Work to complete ->
Write out the passage from the letters about Salzburg below word for word, starting at "This can never" and ending at "it's no good.".
[Opening Page text section]
Indeed, I would like you
to see the discipline
which prevails there and
the authority which
Cannabich wields. There
everything is done
seriously. Cannabich, who
is the best director I
have ever seen, is both
beloved and feared by his
subordinates. Morever he
is respected by the whole
town and so are his
soldiers. But certainly
they behave quite
differently from ours.
They have good manners,
are well dressed, and do
not go to pubs and swill.
This can never be the case
in Salzburg, unless the
Prince will trust you or
me and give us full
authority as far as
the music is concerned
- otherwise it's no good.
In Salzburg
everyone - or rather no
one - bothers about the
music. If I were to
undertake it, I should
have to have complete
freedom of action. The
Chief Steward should have
nothing to say to me in
musical matters, or on any
point relating to music.
For a courtier can't do
the work of a
Kapellmeister, but a
Kapellmeister can well be
a courtier'.
7 August 1778: 'Now
for our Salzburg story.
You, most beloved friend,
are well aware how I
detest Salzburg - and not
only on account of the
injustices which my dear
father and I have endured
there, which in themselves
would be enough to make
one want to forget such a
place and blot it out of
the memory for ever! But
let us set that aside, if
only we can arrange things
so as to be able to live
there well. To
live well and to live
happily are two very
different things, and the
latter I could not do
without having recourse to
witchcraft... I have far more
hope of living pleasantly
and happily in any other
place. Perhaps you will
misunderstand me and think
that Salzburg is too small
for me? If so, you are
greatly mistaken. I have
already given some of my
reasons to my father. In
the meantime, content
yourself with this one,
that Salzburg is no place
for my talent. In the
first place, professional
musicians there are not
held in much
consideration, and,
secondly, one hears
nothing, there is no
theatre [this statement is
not strictly accurate],
no opera, and even if they
really wanted one, who is
there to sing? For the
last five or six years the
Salzburg orchestra has
always been rich in what
is useless and
superfluous, but very poor
in what is necessary, and
absolutely destitute of
what is indispensible; and
such is the case at the
present moment'.
[Closing Page text section]
[Opening Information provided section]
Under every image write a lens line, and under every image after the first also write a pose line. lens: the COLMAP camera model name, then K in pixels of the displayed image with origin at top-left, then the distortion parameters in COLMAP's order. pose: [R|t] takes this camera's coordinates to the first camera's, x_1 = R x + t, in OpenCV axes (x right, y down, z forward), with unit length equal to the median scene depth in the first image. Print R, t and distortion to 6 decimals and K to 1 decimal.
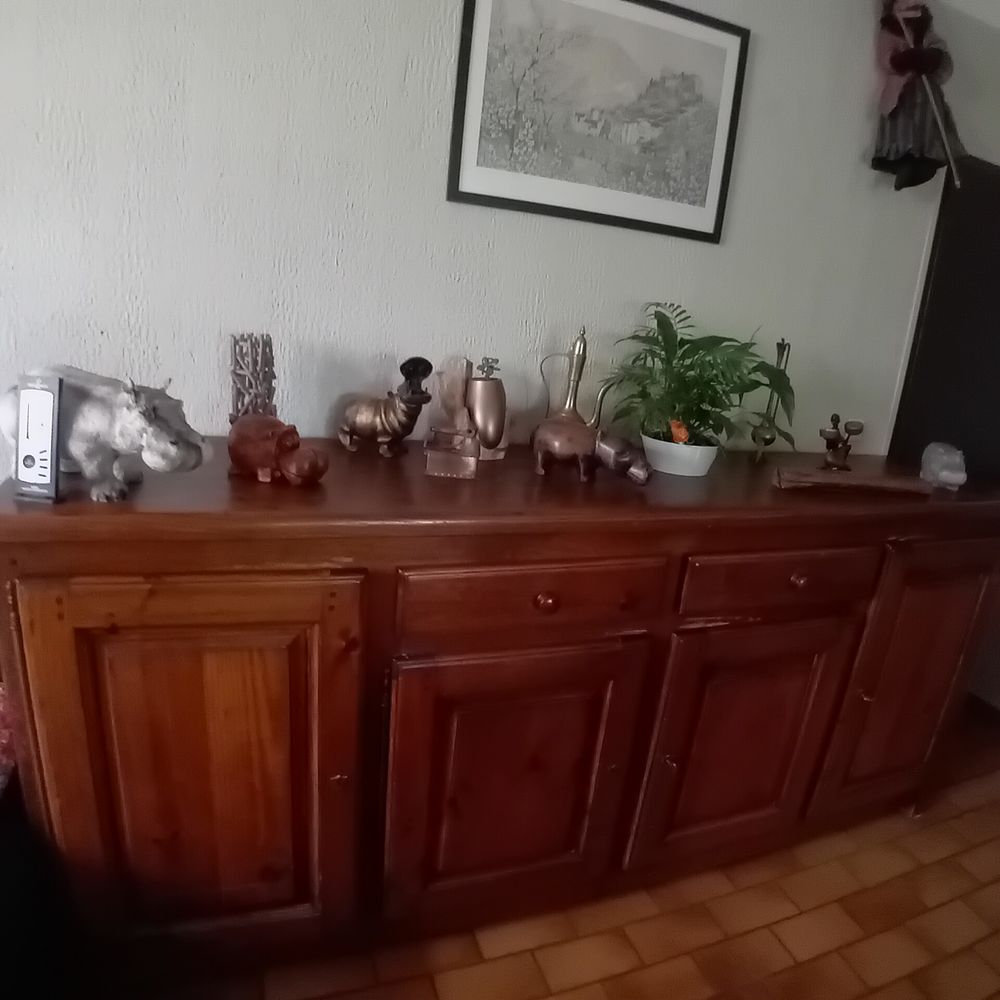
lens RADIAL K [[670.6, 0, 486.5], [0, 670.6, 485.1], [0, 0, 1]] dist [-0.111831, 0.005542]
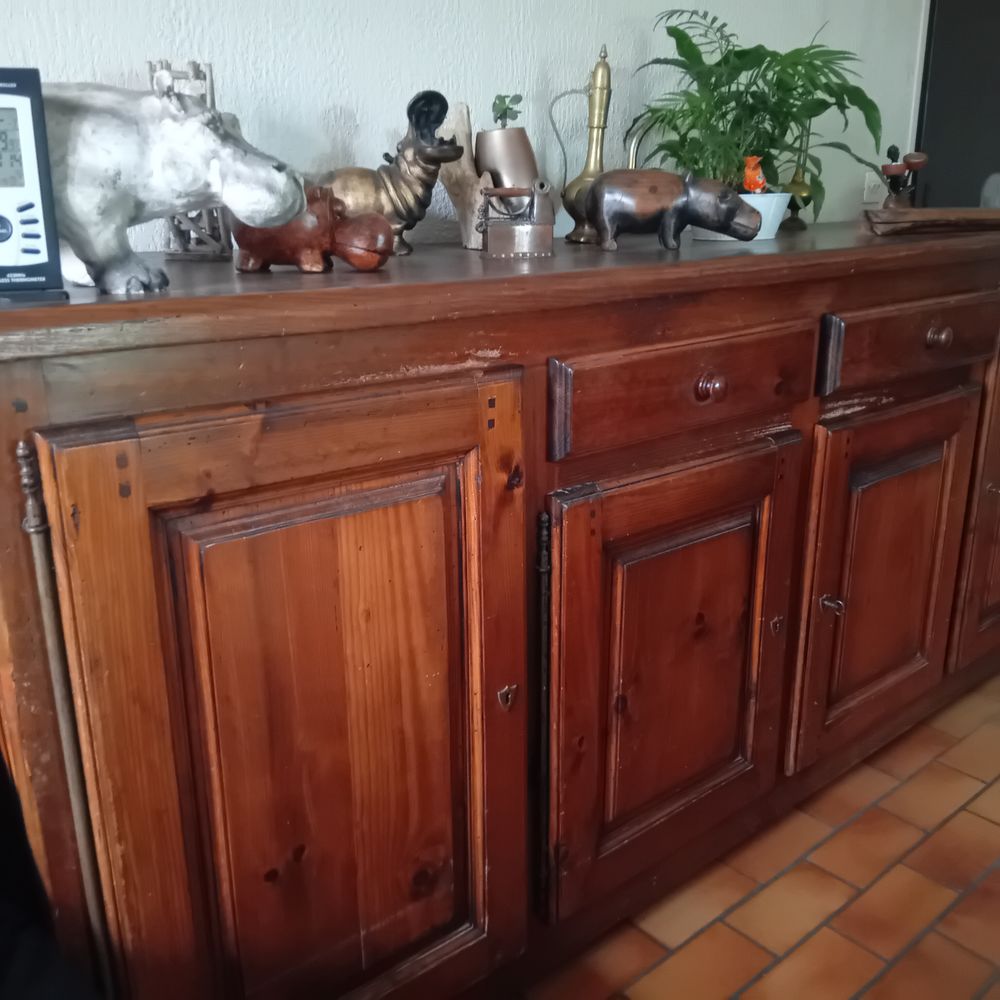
[Closing Information provided section]
Response to the task ->
This can never be the case
in Salzburg, unless the
Prince will trust you or
me and give us full
authority as far as
the music is concerned
- otherwise it's no good.